# where to buy bulbs?



## oregon aqua (Jan 30, 2008)

ok my dream is one of those new 9325k bulbs. but im pretty sure they dont make them in the 32w to 40w square pin models. so im looking for some daylight bulbs not sure what the best online place is? the LFS is way overpriced. 
so any ideas my ballast will do 32 to 40 watt only and im finding thats maybe not the most common type bulbs? i also cant seem to just find a 6700k bulb their all mixed like 10000k/6700k 

my main tank is 6700k/6700k 10000k/460nm im pretty happy with those colors but i need more light in this tank because i have a smaller surface area but same amount of gallons almost so cant be waisting it on to much blue light. so if i cant ever find those awesome, cool, nice rayer: 9325k bulbs what would you guys suggest for just a nice looking color for the plants? 

(if you cant tell im a little sick and the meds im taking are making me ramble just a tiny tiny bit hey who said that? me go sleepy now?anda


----------



## oregon aqua (Jan 30, 2008)

RAW DATA →
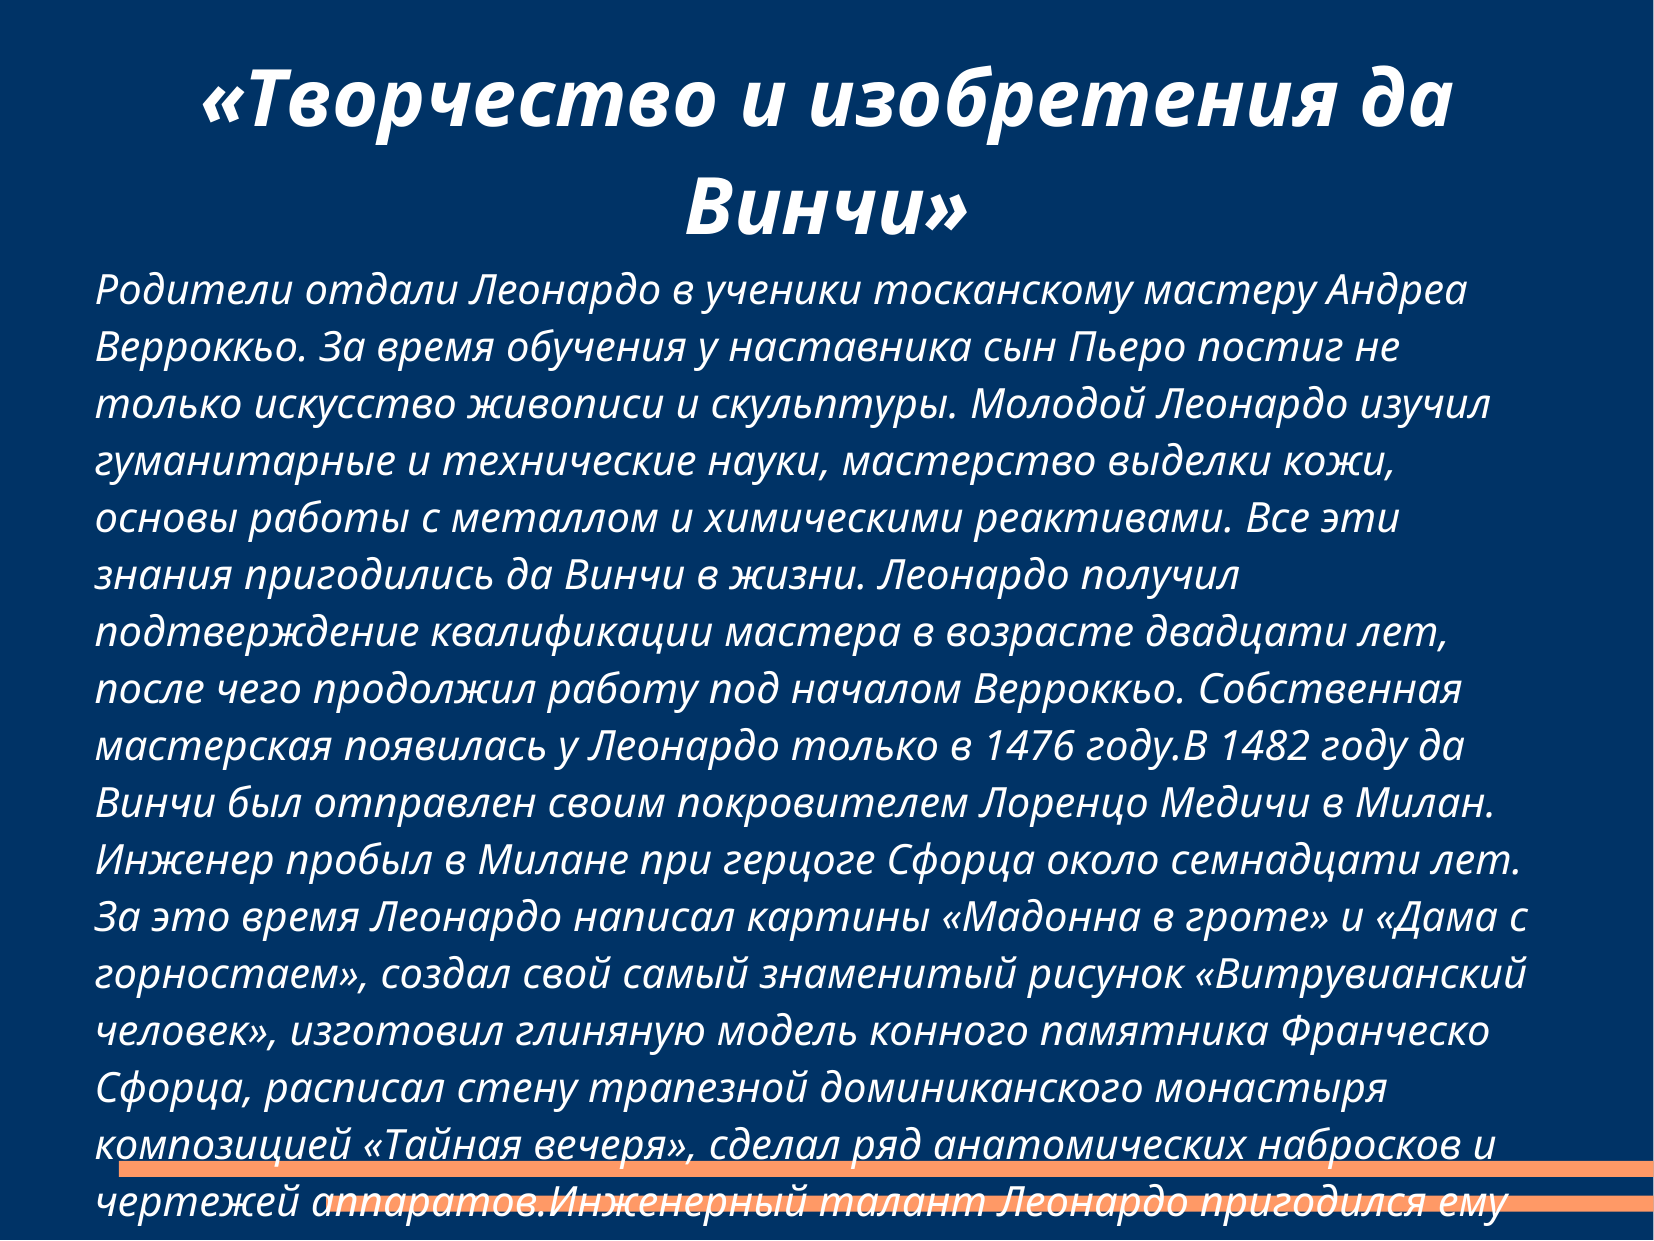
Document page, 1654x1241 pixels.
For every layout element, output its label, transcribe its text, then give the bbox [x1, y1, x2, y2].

list Родители отдали Леонардо в ученики тосканскому мастеру Андреа Верроккьо. За время обучения у наставника сын Пьеро постиг не только искусство живописи и скульптуры. Молодой Леонардо изучил гуманитарные и технические науки, мастерство выделки кожи, основы работы с металлом и химическими реактивами. Все эти знания пригодились да Винчи в жизни. Леонардо получил подтверждение квалификации мастера в возрасте двадцати лет, после чего продолжил работу под началом Верроккьо. Собственная мастерская появилась у Леонардо только в 1476 году.В 1482 году да Винчи был отправлен своим покровителем Лоренцо Медичи в Милан. Инженер пробыл в Милане при герцоге Сфорца около семнадцати лет. За это время Леонардо написал картины «Мадонна в гроте» и «Дама с горностаем», создал свой самый знаменитый рисунок «Витрувианский человек», изготовил глиняную модель конного памятника Франческо Сфорца, расписал стену трапезной доминиканского монастыря композицией «Тайная вечеря», сделал ряд анатомических набросков и чертежей аппаратов.Инженерный талант Леонардо пригодился ему и после возвращения во Флоренцию в 1499 году. Инженер проработал во Флоренции около семи лет, после чего снова вернулся в Милан. К тому времени он уже закончил работу над самой известной своей картиной, которая сейчас хранится в музее Лувра,»Мона Лиза».Второй миланский период мастера длился шесть лет, после чего он уехал в Рим. В 1516 году Леонардо отправился во Францию, где и провел свои последние годы. [94, 259, 1534, 1137]
title «Творчество и изобретения да Винчи» [121, 46, 1534, 254]
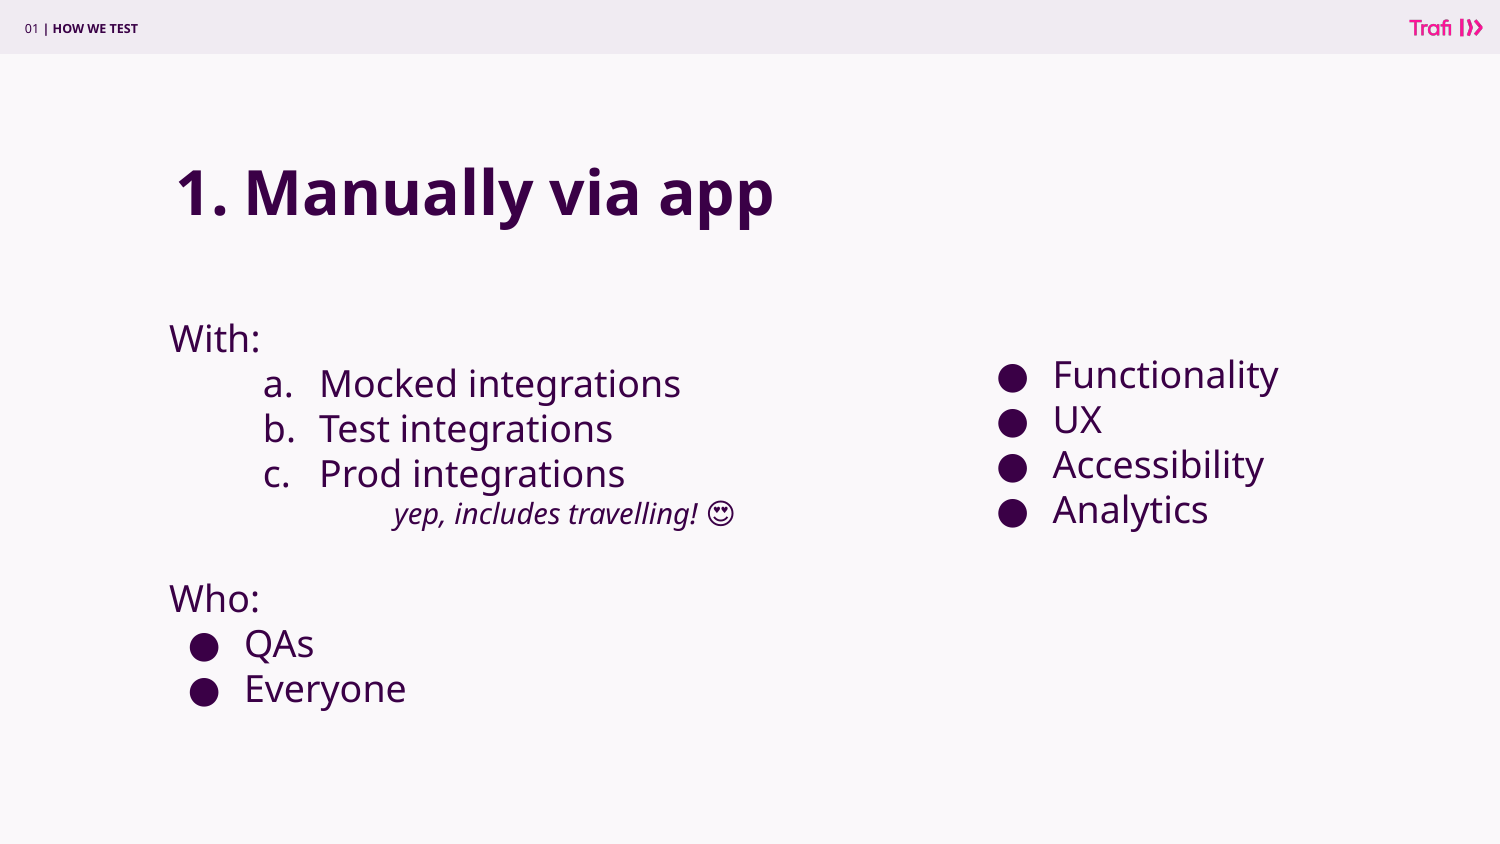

DO THIS →
Please carry the aquarium bulb thread forward from its last line. The lines that come before this aren't needed here.

RESPONSE TO THIS TASK →
ok im better now? anyone have any ideas?


----------



## trenac (Jul 16, 2004)

Places to buy bulbs on-line... http://www.ahsupply.com/bulbs.htm or
http://www.championlighting.com/home.php?cat=409 or http://www.innovativelights.com/bulbs1.html or http://www.marineandreef.com/

Here is an APC link to bulb color difference's with pics... http://www.aquaticplantcentral.com/forumapc/science-aquatic-lighting/723-9325k-difference.html

Here is a link to colors in nano meters (NM)... http://reefkeeping.com/issues/2006-02/sj/index.php


----------



## oregon aqua (Jan 30, 2008)

thanks trenac


----------



## Left C (Jun 14, 2005)

I got my 9325K bulbs from: http://lightbulbsdirect.com/Merchan...=PROD&Store_Code=001&Product_Code=F55BX-AR-FS

I read some complaints from this place. The bulbs were out of stock: http://www.atlantalightbulbs.com/ecart/nw012104/55WAQUARIUMBULB.htm

I just mentioned this in another of your posts; these ADA 36w 8000K square pin bulbs are excellent.
http://www.adgshop.com/8000K_PC_bulb_p/108-060.htm

All-Glass has a 55w 8000K straight pin bulb that is very similar to the GE 9325K bulb.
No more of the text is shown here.